- Jassini Location of Jassini
- Coordinates: 4°39′36″S 39°11′18″E﻿ / ﻿4.6600274°S 39.188461°E
- Country: Tanzania
- Region: Tanga Region
- District: Mkinga District
- Ward: Mayomboni

Population (2016)
- • Total: 300
- Time zone: UTC+3 (EAT)

= Jassini =

Jassini (Kijiji cha Jassini, in Swahili) is a village in Mayomboni ward of Mkinga District in Tanga Region, Tanzania.
The village is at the border with Kenya. The town has a significant part of Tanga history as it was the battleground for the Battle of Jassin during WWI. As of 1999, the village was not accessible by motorized vehicles. In the mid-1990s, the village had a population of less than 300 composed of 30 households.
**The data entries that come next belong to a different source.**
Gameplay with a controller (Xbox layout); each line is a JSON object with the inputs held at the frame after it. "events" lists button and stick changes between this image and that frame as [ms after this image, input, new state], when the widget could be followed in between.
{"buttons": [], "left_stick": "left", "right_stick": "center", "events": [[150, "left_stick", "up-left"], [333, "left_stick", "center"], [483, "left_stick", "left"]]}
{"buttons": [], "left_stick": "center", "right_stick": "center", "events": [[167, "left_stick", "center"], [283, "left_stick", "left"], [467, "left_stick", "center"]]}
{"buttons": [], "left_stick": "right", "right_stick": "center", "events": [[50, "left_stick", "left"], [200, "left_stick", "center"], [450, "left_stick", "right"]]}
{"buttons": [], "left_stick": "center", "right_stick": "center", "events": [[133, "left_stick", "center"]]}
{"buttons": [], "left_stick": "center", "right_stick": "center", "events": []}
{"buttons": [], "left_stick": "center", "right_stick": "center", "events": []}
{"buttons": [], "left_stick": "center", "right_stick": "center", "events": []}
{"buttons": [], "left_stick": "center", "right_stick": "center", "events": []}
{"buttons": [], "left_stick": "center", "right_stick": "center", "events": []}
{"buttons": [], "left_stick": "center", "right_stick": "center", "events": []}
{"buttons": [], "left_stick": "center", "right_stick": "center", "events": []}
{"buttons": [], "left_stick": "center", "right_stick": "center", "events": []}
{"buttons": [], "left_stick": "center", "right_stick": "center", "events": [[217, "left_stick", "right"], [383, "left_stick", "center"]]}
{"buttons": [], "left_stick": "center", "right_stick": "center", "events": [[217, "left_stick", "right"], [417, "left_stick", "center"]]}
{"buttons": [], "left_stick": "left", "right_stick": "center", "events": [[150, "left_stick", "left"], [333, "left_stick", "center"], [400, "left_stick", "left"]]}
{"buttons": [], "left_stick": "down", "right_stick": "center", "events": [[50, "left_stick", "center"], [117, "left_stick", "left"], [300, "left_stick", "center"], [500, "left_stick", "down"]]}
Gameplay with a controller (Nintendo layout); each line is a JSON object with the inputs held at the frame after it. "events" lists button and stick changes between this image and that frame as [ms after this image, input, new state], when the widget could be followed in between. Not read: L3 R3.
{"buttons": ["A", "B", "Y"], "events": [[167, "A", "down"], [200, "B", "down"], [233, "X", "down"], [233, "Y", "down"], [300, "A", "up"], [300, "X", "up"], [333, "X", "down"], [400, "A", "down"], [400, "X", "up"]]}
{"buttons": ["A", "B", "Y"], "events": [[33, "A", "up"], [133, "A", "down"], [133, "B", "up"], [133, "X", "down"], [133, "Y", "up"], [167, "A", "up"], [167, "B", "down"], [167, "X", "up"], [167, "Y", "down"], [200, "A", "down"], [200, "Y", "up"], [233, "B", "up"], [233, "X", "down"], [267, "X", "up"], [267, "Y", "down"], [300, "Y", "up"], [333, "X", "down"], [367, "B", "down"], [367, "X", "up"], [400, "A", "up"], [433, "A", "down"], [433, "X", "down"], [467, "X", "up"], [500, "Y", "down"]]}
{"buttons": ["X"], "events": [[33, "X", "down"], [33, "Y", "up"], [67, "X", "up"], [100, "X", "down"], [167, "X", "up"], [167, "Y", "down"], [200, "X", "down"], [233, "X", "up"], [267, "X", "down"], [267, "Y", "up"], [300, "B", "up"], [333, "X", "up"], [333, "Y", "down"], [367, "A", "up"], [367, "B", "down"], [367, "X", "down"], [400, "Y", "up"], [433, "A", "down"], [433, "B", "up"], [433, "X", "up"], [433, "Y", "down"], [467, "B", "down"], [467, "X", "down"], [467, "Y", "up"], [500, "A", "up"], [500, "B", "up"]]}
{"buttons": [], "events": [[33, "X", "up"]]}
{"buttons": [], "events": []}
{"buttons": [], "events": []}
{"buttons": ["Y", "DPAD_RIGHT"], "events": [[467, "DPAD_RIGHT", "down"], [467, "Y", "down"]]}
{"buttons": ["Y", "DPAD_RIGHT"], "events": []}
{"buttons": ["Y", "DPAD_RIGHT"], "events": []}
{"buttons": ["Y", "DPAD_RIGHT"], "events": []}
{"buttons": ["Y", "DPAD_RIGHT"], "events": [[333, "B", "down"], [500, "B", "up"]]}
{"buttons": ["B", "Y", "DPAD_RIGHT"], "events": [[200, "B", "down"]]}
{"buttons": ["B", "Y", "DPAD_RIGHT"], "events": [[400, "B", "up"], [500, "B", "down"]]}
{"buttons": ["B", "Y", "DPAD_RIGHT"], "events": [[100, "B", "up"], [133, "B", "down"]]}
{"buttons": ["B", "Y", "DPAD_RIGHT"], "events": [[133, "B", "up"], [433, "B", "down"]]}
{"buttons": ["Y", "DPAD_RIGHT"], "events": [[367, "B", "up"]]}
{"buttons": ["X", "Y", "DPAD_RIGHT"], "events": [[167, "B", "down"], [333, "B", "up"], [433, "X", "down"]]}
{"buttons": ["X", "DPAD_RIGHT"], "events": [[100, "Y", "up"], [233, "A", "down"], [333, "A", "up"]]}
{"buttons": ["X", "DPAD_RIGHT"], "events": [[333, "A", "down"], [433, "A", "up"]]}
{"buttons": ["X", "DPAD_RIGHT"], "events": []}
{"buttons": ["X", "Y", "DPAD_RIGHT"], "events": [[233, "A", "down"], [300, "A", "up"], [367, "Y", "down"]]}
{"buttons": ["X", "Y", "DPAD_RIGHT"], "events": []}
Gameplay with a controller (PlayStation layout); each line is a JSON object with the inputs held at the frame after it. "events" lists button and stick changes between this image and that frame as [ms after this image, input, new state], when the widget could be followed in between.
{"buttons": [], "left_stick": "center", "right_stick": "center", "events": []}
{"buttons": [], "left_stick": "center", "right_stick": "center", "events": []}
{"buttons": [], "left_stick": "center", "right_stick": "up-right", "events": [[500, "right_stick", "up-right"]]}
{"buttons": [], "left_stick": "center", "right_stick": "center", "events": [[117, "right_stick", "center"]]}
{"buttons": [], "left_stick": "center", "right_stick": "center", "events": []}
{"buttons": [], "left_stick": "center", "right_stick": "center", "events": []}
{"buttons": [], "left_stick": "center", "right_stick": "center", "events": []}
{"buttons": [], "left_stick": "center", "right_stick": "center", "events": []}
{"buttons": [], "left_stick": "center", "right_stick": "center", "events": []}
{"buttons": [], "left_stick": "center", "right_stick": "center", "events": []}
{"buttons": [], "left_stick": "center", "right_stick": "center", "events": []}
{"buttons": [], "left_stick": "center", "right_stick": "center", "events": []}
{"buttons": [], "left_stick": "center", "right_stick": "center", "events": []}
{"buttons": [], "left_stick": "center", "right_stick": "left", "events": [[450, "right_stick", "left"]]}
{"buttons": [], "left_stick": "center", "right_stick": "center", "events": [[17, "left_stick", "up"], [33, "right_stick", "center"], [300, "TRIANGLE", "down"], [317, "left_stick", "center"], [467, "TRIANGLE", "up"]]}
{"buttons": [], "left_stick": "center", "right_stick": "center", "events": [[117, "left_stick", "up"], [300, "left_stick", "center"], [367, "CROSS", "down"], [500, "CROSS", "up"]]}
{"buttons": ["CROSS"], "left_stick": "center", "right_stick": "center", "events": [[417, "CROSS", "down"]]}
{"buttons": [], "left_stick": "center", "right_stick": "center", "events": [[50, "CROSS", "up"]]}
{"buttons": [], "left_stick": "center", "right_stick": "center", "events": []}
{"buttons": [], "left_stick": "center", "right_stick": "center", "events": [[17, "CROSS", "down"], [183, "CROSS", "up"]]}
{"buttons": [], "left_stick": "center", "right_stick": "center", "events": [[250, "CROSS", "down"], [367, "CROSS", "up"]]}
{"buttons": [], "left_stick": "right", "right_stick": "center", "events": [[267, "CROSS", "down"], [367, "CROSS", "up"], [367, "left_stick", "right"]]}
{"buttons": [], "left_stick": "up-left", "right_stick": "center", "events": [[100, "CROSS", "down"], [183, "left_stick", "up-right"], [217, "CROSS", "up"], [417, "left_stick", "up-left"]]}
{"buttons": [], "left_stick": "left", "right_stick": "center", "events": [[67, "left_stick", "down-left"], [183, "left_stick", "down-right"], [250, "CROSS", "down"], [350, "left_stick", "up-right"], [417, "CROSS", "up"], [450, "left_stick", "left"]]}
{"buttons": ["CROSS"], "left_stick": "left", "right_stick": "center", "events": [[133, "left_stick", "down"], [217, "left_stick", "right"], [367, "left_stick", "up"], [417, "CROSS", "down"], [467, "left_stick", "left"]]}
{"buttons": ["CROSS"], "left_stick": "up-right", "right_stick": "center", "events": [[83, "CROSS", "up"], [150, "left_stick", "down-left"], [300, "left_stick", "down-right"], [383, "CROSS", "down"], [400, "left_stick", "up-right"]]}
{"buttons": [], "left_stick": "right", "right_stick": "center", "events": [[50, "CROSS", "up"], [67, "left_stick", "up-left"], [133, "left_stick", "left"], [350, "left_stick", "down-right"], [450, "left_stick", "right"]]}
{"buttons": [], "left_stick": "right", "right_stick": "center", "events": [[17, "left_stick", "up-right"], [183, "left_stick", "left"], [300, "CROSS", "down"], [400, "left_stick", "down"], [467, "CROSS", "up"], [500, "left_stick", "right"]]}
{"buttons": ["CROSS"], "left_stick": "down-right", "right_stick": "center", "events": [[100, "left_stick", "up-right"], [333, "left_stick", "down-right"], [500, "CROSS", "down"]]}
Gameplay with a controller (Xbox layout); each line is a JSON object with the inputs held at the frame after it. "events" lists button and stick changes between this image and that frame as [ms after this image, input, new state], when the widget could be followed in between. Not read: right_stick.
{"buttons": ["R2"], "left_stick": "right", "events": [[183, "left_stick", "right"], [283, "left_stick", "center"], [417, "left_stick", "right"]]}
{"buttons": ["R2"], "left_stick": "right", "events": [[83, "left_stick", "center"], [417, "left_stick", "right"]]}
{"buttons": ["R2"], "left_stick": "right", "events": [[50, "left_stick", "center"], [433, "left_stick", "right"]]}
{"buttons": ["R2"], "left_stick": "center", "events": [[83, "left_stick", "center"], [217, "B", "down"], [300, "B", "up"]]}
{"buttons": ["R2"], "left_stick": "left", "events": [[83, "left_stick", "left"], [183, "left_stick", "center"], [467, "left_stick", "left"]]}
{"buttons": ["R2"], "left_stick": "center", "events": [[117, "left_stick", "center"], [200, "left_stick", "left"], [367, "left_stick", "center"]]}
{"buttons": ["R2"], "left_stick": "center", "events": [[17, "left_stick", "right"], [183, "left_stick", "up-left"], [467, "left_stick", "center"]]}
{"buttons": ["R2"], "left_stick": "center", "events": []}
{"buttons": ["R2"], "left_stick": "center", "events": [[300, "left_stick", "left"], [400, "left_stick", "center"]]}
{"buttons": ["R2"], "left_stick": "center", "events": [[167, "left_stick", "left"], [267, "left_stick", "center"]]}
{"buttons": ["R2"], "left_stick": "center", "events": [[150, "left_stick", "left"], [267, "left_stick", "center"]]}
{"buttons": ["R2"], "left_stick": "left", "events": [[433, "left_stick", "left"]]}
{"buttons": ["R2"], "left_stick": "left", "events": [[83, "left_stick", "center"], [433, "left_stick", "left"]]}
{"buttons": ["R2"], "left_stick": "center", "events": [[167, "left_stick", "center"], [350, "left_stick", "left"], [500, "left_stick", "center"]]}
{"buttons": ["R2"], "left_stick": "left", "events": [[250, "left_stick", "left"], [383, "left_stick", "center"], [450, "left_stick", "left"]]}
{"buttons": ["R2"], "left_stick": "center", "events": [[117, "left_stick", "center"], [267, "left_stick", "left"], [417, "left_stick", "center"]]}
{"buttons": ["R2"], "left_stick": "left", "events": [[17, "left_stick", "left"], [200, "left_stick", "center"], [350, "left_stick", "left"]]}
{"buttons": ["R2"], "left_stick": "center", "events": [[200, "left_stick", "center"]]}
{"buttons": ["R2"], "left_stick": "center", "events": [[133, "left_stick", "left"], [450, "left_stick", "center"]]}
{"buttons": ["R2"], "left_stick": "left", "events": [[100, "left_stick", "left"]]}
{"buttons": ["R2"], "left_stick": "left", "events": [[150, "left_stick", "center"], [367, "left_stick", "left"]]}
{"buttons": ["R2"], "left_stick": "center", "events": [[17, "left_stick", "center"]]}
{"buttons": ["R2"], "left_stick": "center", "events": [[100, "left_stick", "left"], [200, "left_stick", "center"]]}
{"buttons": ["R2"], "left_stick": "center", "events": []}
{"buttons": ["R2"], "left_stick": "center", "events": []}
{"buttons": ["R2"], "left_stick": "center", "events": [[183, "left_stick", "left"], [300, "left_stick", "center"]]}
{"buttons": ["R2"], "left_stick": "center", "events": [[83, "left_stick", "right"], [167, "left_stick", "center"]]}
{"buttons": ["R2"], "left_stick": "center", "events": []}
==Pre-Colonial and Colonial History==
Prior to German colonization, the village of Jassini was home to the WaDigo who often fought with the Maasai. Jassini became part of German East Africa as a result of the Scramble for Africa, and the influence of German colonization was felt in Jassini in the mid-1890s when colonists pacified the region, ending conflicts between the WaDigo and the Maasai. The Germans, and later the British, introduced roads, schools, hospitals, and sisal plantations to the region. By December 1914, during World War I, British forces from British East Africa occupied the Jassini plantation. From January 18–19, 1915, Jassini was the sight of the Battle of Jassini, an attack by German forces on the British occupiers. After World War I, the territory was taken over by the British. In the 1930s, as reported by Hassan Tenga, a member of the village born in 1922, more than 200 households lived and worked on the territory. Some worked for themselves, farming or fishing, and others worked on the sisal plantations. Tenga noted that in this period "There was justice, more justice than when the chiefs made the laws; more justice than today".

==Modern Jassini==
The most notable feature of Jassini, is that it is bisected by the boundary between Tanzania and Kenya

Jassini is a self-supporting village, "importing very little, exporting virtually nothing". Villagers in Jassini grow maize, cassava, bananas, and sugar cane on household gardens. Cashews and coconuts are harvested from the remains of colonial plantations in limited quantities. Jassini is located on the coast, so the ocean provides fish for the village and the villagers graze cattle and sheep in the area surrounding the village. The village has no electricity or water supply, nor does it have any shops. Some villagers sell soap, tea, or matches.